En ce qui concerne la mobilisation des transferts de fonds pour la mise en œuvre des projets de développement, la BRB est en concertation avec le ministère des Finances pour un suivi rigoureux de la gestion des décaissements.
Denis Nshimirimana, secrétaire général de la Chambre Fédérale du Commerce et d’Industrie du Burundi (FICIB) parlent d’autres sources potentielles de devises. Le pays peut miser sur le commerce transfrontalier. Pour le cas de la RDC, les services des migrations enregistraient entre six mille et huit mille personnes qui franchissaient la frontière. La majorité (environ 5000 personnes) était d’origine congolaise. C’étaient de petits commerçants qui venaient s’approvisionner sur le marché local. Si chaque commerçant apportait 200 USD, alors le pays enregistrerait autour d’un millions USD par jour, soit près de 30 millions USD par mois. Mais au lieu de profiter de cette opportunité, le pays se contente de collecter les devises issues du test Covid-19. Il plaide pour la facilitation des flux de marchandises pour maximiser les recettes en devises.
Promouvoir le tourisme
La suppression du visa à l’arrivée a porté un coup dur à l’économie. Le Burundi est presque fermé. Il faudra donc étudier les modalités de rétablissement du visa à l’arrivée pour promouvoir le tourisme. Il rappelle que dans les autres pays de la sous-région, le tourisme est parmi les secteurs pourvoyeurs de devises. En 2019, la Tanzanie vient en tête des pays de la sous-région qui enregistrent d’importantes recettes touristiques avec 2,5 milliards USD, le Kenya est en deuxième position avec 1,6 milliards USD et l’Ouganda occupe la troisième position avec 1,1 milliards USD.

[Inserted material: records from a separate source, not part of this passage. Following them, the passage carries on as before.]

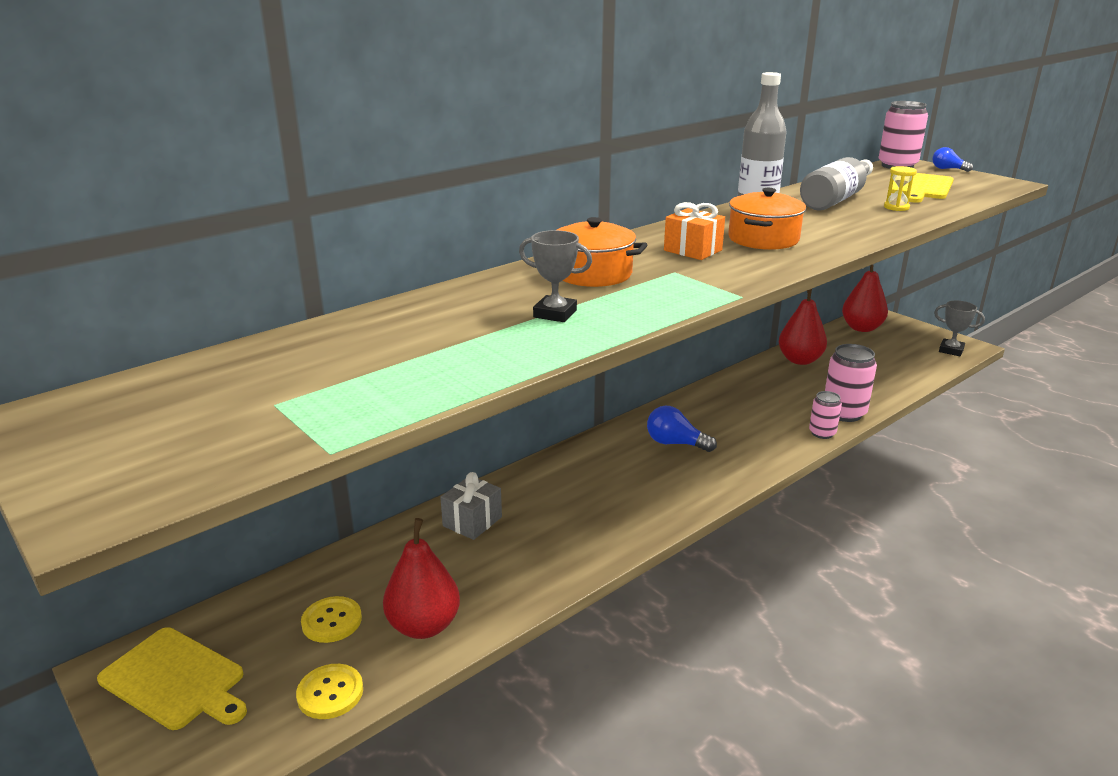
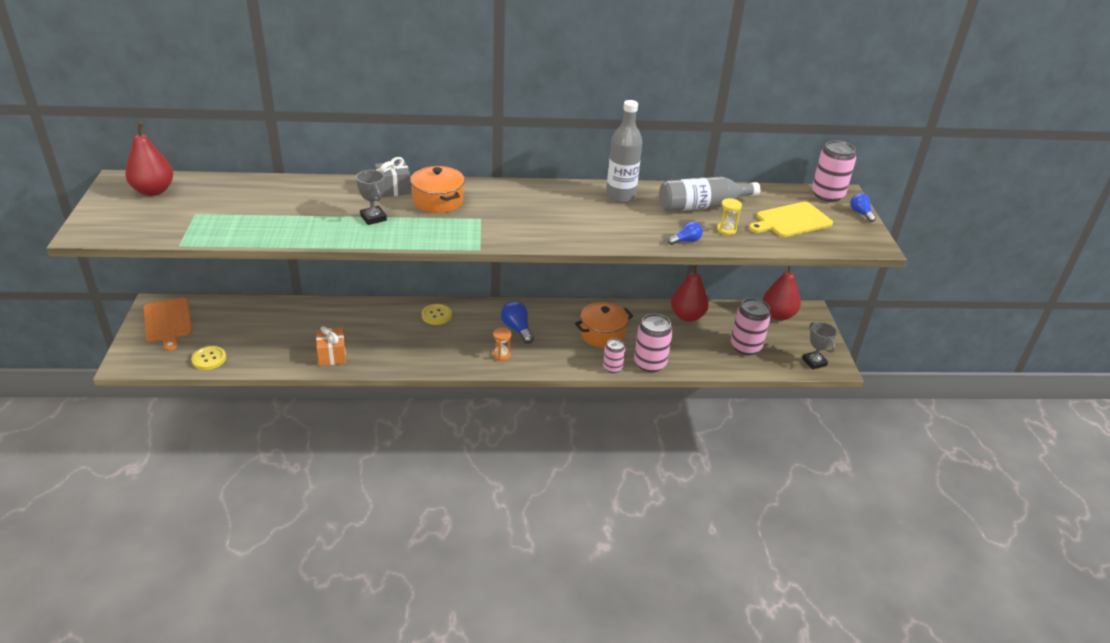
camera: 35 degrees right, 10 degrees up
(175, 680) = (168, 322): yellow cutting board -> orange cutting board
(332, 621) = (244, 330): yellow button -> yellow button (436, 315)
(424, 626) = (274, 353): red pear -> red pear (153, 191)
(472, 521) = (357, 317): grey gift -> grey gift (393, 189)
(692, 250) = (521, 208): orange gift -> orange gift (332, 355)
(704, 476) = (501, 355): none -> orange hourglass
(763, 239) = (579, 217): orange pot -> orange pot (602, 334)
(886, 362) = (746, 347): none -> pink can
(890, 224) = (686, 241): none -> blue light bulb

A en croire le secrétaire général de la CFCIB, le Burundi dispose d’un grand potentiel touristique. Rien que le littoral du lac Tanganyika, on peut en faire une côte d’azur burundaise qui pourrait faire vivre toute la population. Pour gagner ce pari, propose-t-il, l’opérationnalisation de la compagnie aérienne nationale « Burundi Airlines » est indispensable. Parmi les facteurs qui découragent les voyageurs et les touristes à venir au Burundi figurent les tickets d’avion qui coûtent excessivement chers. En se dotant de sa propre compagnie aérienne, le pays peut jouer sur les prix des tickets. Sinon, on n’aura pas beaucoup de voyageurs, car les tickets sur le Burundi restent chers.